A new form of testing will reinforce the need for teachers to teach the standards, while overcrowding in certain areas could eventually force the school district to consider new schools in the near future.
Lee County Schools Superintendent Dr. Nancy Graham addressed the media on Thursday on a variety of topics, including a new test that will replace the FCAT, with schools not being automatically graded down because parents opt their children out of the test.
"The DOE tells me there will be no such sanctions," Graham said. "I'm not sure if the sanctions will be in effect this year. We hope the test is ready for the spring."
When asked of teachers will find it hard to learn what to teach, Graham said they are expected to teach the standards, and if they do, they students should pass if the test is based on those standards.
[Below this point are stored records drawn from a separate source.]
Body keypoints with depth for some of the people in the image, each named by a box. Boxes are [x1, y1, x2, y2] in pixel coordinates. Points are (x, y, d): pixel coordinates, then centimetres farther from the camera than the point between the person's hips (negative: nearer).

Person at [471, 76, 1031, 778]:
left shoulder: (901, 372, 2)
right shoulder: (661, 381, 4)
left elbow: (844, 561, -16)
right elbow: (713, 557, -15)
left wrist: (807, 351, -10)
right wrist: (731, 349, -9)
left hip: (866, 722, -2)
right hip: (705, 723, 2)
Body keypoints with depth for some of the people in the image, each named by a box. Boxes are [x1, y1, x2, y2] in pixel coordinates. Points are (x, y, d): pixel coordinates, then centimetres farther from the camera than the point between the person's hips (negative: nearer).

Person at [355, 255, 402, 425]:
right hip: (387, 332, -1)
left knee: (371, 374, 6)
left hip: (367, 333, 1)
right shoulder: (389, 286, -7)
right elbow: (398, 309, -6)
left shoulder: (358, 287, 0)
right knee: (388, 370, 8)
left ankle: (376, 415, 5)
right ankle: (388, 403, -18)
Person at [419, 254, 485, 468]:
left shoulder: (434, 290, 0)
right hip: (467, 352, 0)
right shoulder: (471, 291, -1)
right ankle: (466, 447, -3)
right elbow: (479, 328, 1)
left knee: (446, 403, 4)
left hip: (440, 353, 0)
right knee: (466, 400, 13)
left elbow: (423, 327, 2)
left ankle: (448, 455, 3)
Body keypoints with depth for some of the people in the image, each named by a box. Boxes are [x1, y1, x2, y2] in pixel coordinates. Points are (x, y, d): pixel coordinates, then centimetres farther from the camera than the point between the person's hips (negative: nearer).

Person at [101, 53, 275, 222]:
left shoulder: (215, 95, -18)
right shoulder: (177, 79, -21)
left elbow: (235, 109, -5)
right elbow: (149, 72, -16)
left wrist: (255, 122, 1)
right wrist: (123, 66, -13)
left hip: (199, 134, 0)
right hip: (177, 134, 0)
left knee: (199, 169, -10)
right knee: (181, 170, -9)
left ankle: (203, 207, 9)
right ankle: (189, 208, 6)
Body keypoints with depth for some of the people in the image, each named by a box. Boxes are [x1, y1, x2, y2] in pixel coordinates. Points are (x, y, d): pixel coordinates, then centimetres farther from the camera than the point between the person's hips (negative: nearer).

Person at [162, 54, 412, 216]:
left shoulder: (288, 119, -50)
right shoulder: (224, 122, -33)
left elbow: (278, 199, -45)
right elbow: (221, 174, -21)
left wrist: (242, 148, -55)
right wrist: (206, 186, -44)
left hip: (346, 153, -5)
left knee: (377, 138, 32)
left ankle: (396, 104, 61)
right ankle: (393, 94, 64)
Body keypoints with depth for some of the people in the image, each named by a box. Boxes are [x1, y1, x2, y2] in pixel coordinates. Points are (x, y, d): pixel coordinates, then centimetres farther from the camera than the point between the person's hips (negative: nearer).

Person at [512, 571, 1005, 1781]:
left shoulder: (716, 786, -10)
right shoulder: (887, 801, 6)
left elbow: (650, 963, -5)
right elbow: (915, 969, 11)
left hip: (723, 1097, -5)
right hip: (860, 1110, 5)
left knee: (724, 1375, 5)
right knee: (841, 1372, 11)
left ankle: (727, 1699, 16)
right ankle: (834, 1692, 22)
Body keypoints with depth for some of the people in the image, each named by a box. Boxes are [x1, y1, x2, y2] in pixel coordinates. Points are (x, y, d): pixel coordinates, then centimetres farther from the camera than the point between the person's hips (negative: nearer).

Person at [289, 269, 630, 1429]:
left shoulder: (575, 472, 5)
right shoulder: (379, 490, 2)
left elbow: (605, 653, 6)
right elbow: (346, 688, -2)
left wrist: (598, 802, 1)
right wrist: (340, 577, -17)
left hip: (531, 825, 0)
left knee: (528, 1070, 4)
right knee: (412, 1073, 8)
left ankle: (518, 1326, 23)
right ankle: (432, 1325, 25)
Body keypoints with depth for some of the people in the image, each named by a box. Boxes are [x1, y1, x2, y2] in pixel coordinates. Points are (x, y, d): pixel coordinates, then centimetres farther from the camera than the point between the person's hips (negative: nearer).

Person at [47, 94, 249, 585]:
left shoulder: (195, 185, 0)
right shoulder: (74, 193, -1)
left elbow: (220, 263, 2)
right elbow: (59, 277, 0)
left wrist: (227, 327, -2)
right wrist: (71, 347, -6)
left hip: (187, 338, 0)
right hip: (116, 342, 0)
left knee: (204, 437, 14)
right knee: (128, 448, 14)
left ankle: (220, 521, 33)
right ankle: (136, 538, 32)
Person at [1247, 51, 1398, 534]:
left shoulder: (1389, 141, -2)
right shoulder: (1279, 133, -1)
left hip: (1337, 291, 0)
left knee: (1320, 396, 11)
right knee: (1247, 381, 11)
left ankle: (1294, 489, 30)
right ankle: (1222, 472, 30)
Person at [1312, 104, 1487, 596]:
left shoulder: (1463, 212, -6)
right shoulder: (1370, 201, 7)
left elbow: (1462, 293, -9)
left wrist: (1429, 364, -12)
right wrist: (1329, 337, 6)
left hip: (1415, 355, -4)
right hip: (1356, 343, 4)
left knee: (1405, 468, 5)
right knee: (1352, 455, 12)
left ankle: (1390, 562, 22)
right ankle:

Many teachers and parents have complained about the amount of testing students receive, especially those in the lower grade levels. Graham said testing for them will be reduced, but added tests are a necessary evil for assessment purposes.
"Good assessment is ongoing. Children are checked for progress. I understand the frustration because there's a lot of assessment. But I'm confident the teachers and students are doing the best they can," Graham said. "What parents decide to do is what they decide to do, and for me to, worry about that wouldn't change anything."
As for the amount of testing high schoolers get, Graham said with all the ACE, IB and AP classes students take, along with SATs and other college entrance exams, it's a personal choice they make.
"They come with a boatload of assessments required by the program, and students know that's going to happen," Graham said. "As for end of term exams, the state is looking at adjusting that so you only have to take the state exam."
As far as teacher assessments, Graham said all teachers are on a one-year contract, and if they don't stack up to the expectations, the teacher isn't renewed.
"The way the children perform impacts 50 percent of the assessment. They can be great teachers, but their students test poorly, and they're judged by that, and there's a disconnect," Graham said. "The things our teachers are concerned about is beyond our authority to change."
Regarding class sizes, Graham said the district has committed to meeting class size standards in grades K-2 and do their best everywhere else.
"We have used our own money to fund class sizes according to the law, but we can't do that anymore, so we will use every penny the state provides for class size," Graham said. "We have no intention of loading classes."
With that worry comes the need to build more schools, and with many returned to Southwest Florida following the economic downturn, that should happen sooner than later.
Marc Mora, director of planning, growth and school capacity, said there will be a need for more schools in the east and south zones in the next decade, especially at the high school level.
"We're looking at a need of about seven to 10 new schools in the next eight years," Mora said. "High school is the immediate need, followed by middle school after that."
There are three options for new high schools in East Lee, with two options in the southern areas, Mora said.
Also at the roundtable meeting was Bill Tubb, executive director of financial services, who answered budgetary matters, such as the reduction of $75 million in this year's budget.
Graham said that the capital budget has been a real problem, while operating costs have shown more promise, and with land valuations going up again, there is hope that money will return to that end.
"We built a raise into the budget before we did anything else, so we know what we had left to work with," Graham said. "The reductions came as a tradeoff. If you got a raise, you don't get all the toys they want."
Also discussed were the new "bell times" - and the panic it caused some parents. Graham admitted the district erred in getting the information out too soon.
"We created confusion saying there would be an extra hour because that's what we were told," Graham said. "We tried to inform while still trying to come up with a new plan."
Graham addressed an investigation that Pelican Elementary in Cape Coral was letting students out 15 minutes early, perhaps for years, by saying there's an investigation ongoing and that she was confident students were getting the required amount of class time.